Nastroje nad Dnieprem: Czego boją się Ukraińcy?
Rozmowa zaczyna się od refleksji nad ostatnimi wypowiedziami Donalda Trumpa, które wstrząsnęły ukraińską opinią publiczną. Profesor Wasiutynski nie ukrywa emocji. – Już drugi dzień jestem w depresji z tego powodu – mówi. – Najbardziej boli mnie to, że Trump wybiela, uszlachetnia tego zbrodniarza Putina i stawia go w pozycji godnego partnera do rozmów – dodaje.
Zdaniem gościa podcastu, Ukraina obawia się nie tylko potencjalnego porzucenia Ukrainy przez USA, ale także braku silnej reakcji Europy. – Jeśli Europa nas poprze, będzie o wiele lżej – mówi. – Polska i kilka innych krajów chcą być aktywnymi graczami, ale co z resztą Zachodu? - zastanawia się jednocześnie.
Czy Ukraińcy są gotowi na kompromis z Rosją?

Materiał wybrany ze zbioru
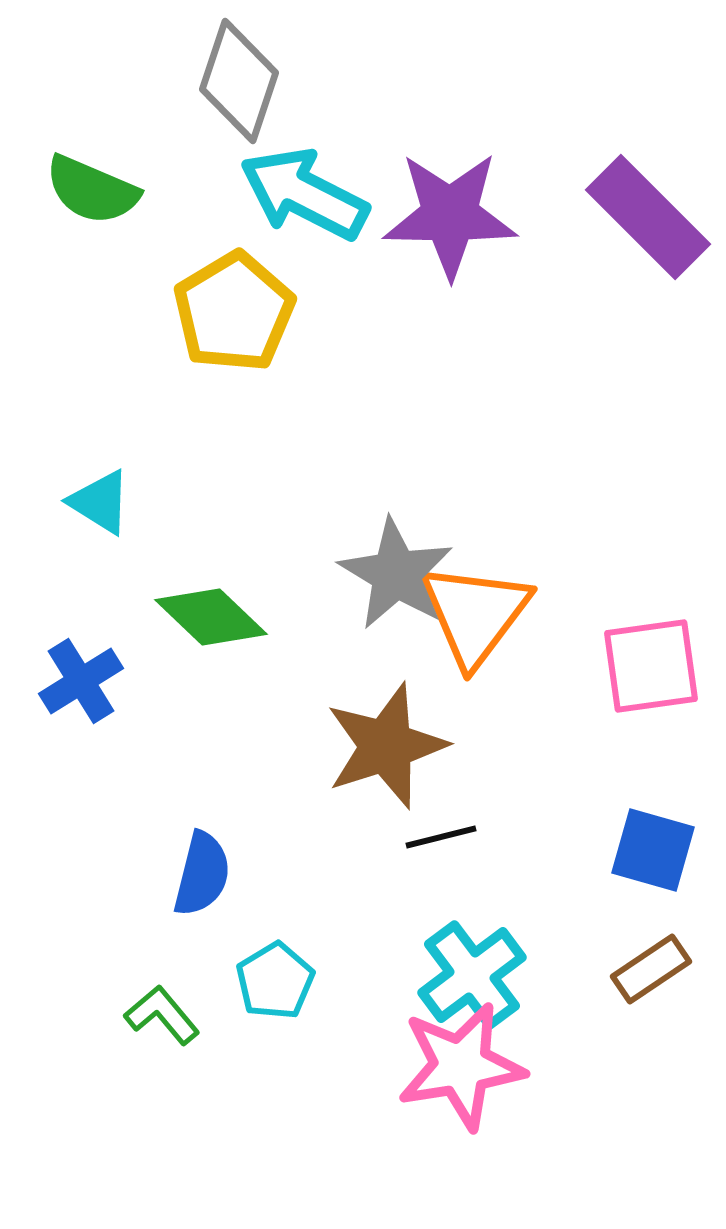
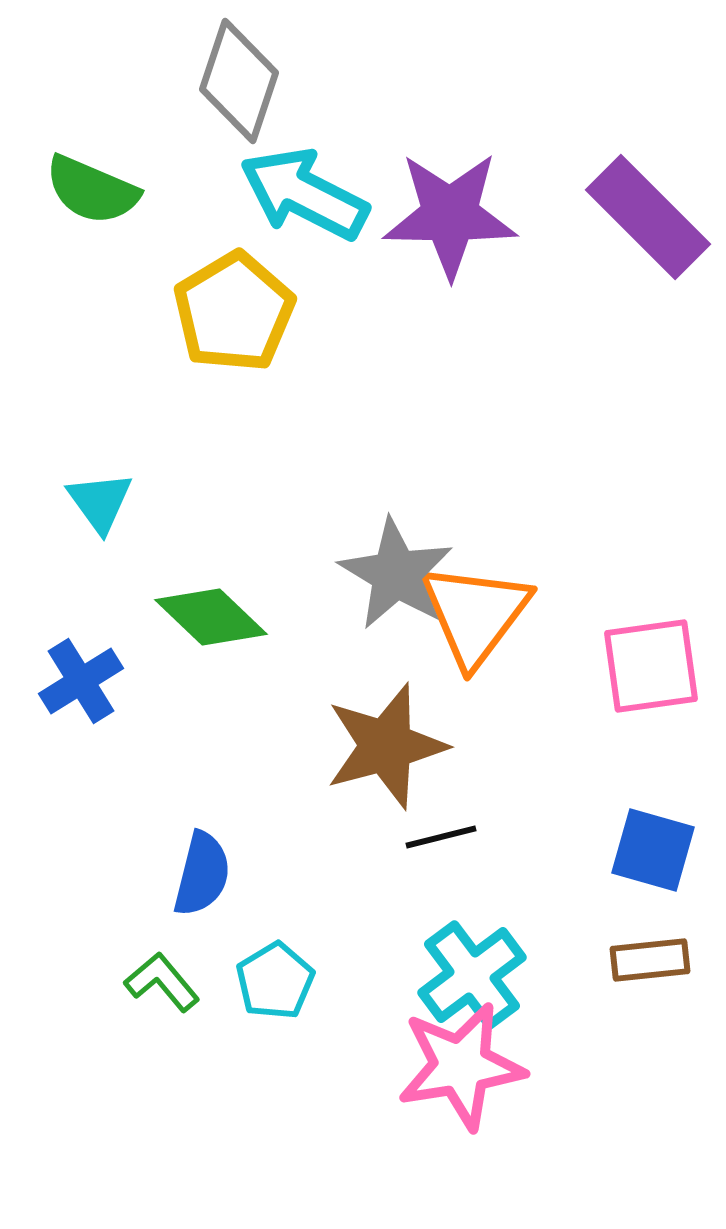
cyan triangle: rotated 22 degrees clockwise
brown star: rotated 3 degrees clockwise
brown rectangle: moved 1 px left, 9 px up; rotated 28 degrees clockwise
green L-shape: moved 33 px up
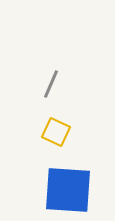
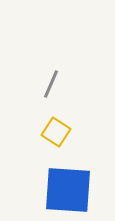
yellow square: rotated 8 degrees clockwise
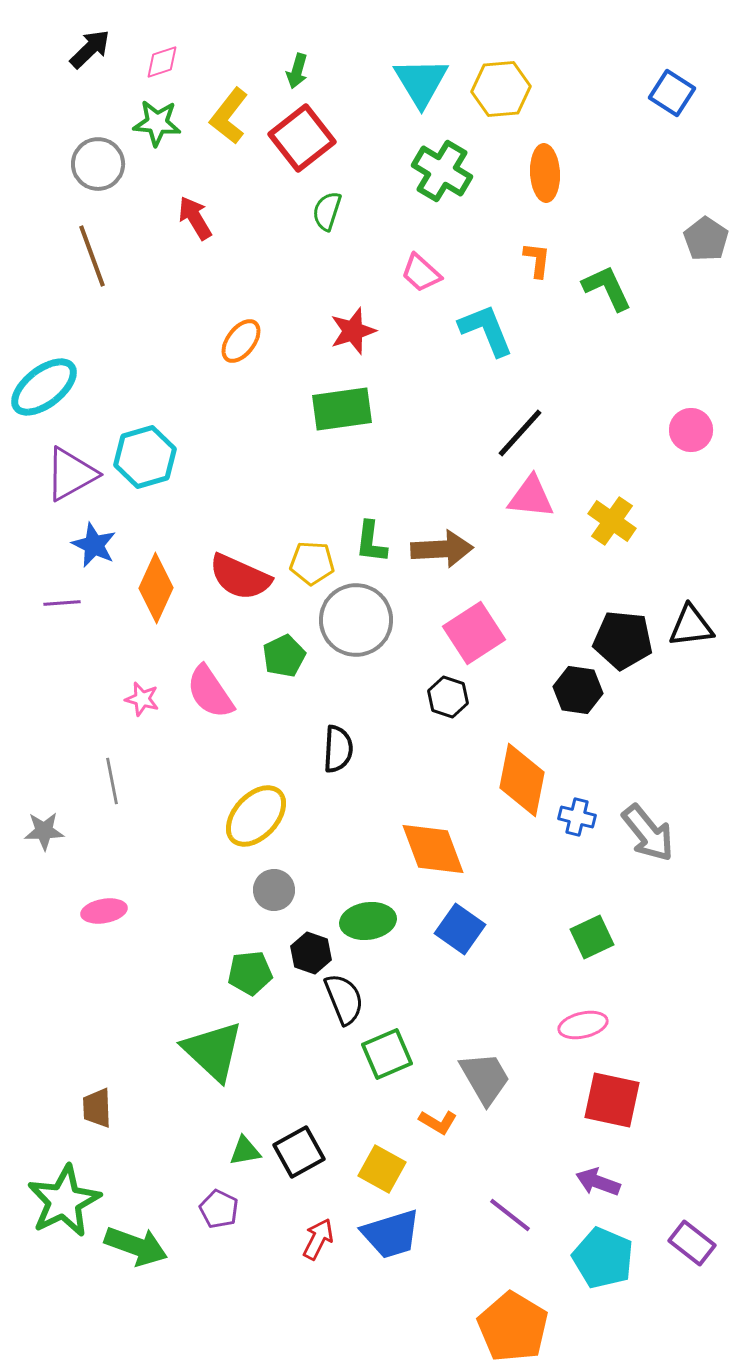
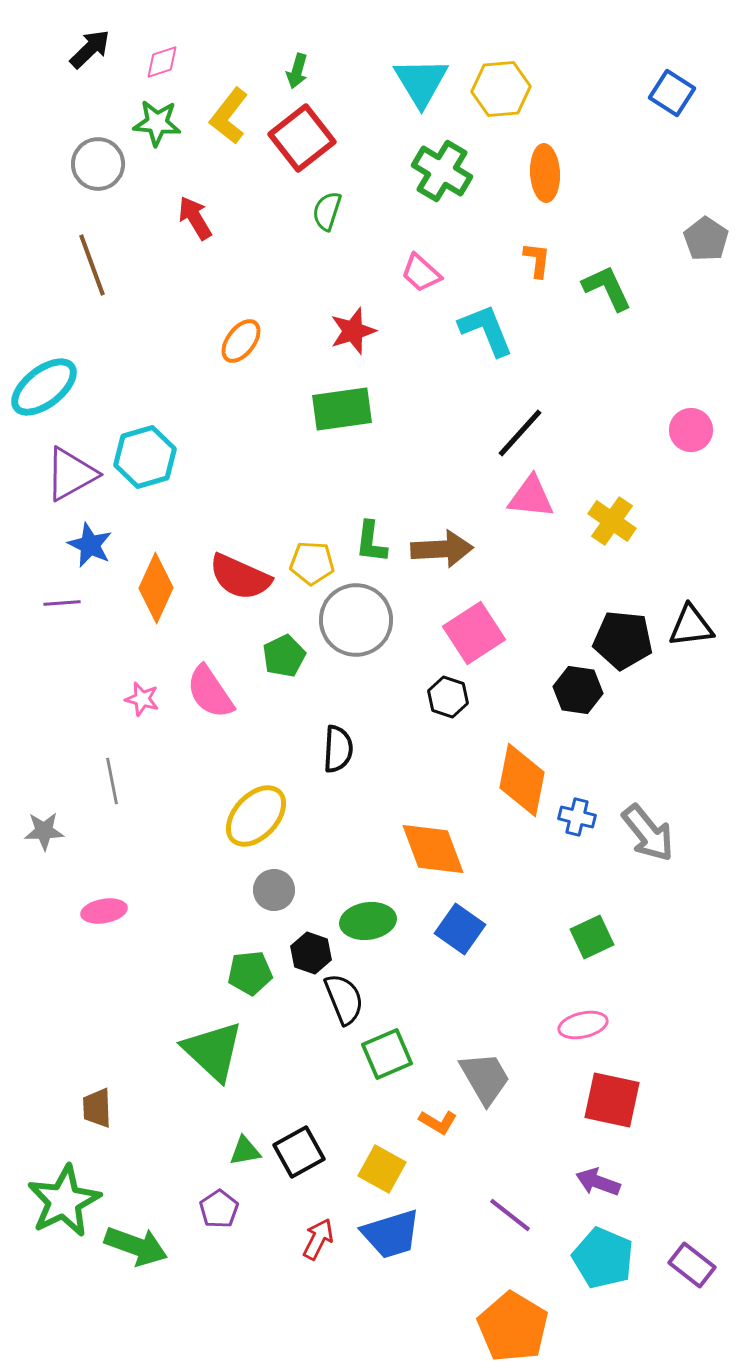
brown line at (92, 256): moved 9 px down
blue star at (94, 545): moved 4 px left
purple pentagon at (219, 1209): rotated 12 degrees clockwise
purple rectangle at (692, 1243): moved 22 px down
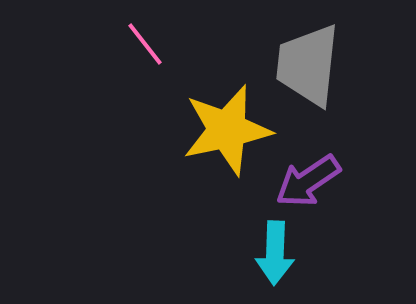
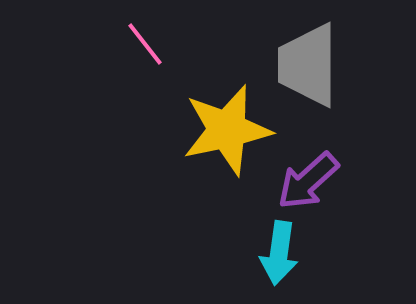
gray trapezoid: rotated 6 degrees counterclockwise
purple arrow: rotated 8 degrees counterclockwise
cyan arrow: moved 4 px right; rotated 6 degrees clockwise
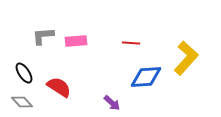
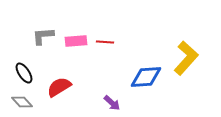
red line: moved 26 px left, 1 px up
red semicircle: rotated 65 degrees counterclockwise
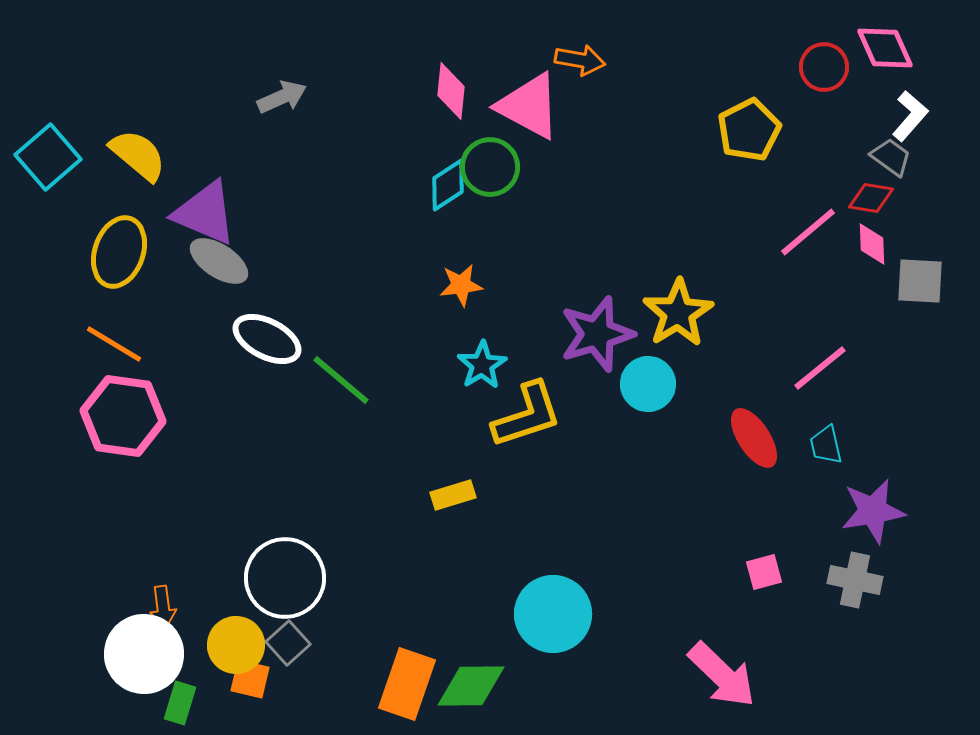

### Zadania do wykonania
1. W jakiej pozycji, według profesora Wasiutynskiego, Trump stawia Putina w tekście o nastrojach Ukraińców?
2. Proszę przytoczyć bez zmian odcinek tekstu o nastrojach Ukraińców od słów „Zdaniem gościa podcastu, Ukraina” aż do słów „kompromis z Rosją?” włącznie.
3. Proszę ocenić, czy poniższe stwierdzenia są zgodne z tekstem o nastrojach Ukraińców. Przy każdym należy odpowiedzieć „tak” lub „nie” i przytoczyć rozstrzygające słowa tekstu.
(a) Gość podcastu mówi, że Polska i kilka innych krajów chcą być aktywnymi graczami.
(b) Według gościa podcastu Ukraina obawia się wyłącznie porzucenia przez USA.
(c) Gość podcastu twierdzi, że poparcie Europy niczego dla Ukrainy nie zmieni.

### Wyniki zadań
1. W pozycji godnego partnera do rozmów.

2.
Zdaniem gościa podcastu, Ukraina obawia się nie tylko potencjalnego porzucenia Ukrainy przez USA, ale także braku silnej reakcji Europy. – Jeśli Europa nas poprze, będzie o wiele lżej – mówi. – Polska i kilka innych krajów chcą być aktywnymi graczami, ale co z resztą Zachodu? - zastanawia się jednocześnie.
Czy Ukraińcy są gotowi na kompromis z Rosją?

3.
(a) Tak: „Polska i kilka innych krajów chcą być aktywnymi graczami”.
(b) Nie: „Ukraina obawia się nie tylko potencjalnego porzucenia Ukrainy przez USA, ale także braku silnej reakcji Europy”.
(c) Nie: „Jeśli Europa nas poprze, będzie o wiele lżej”.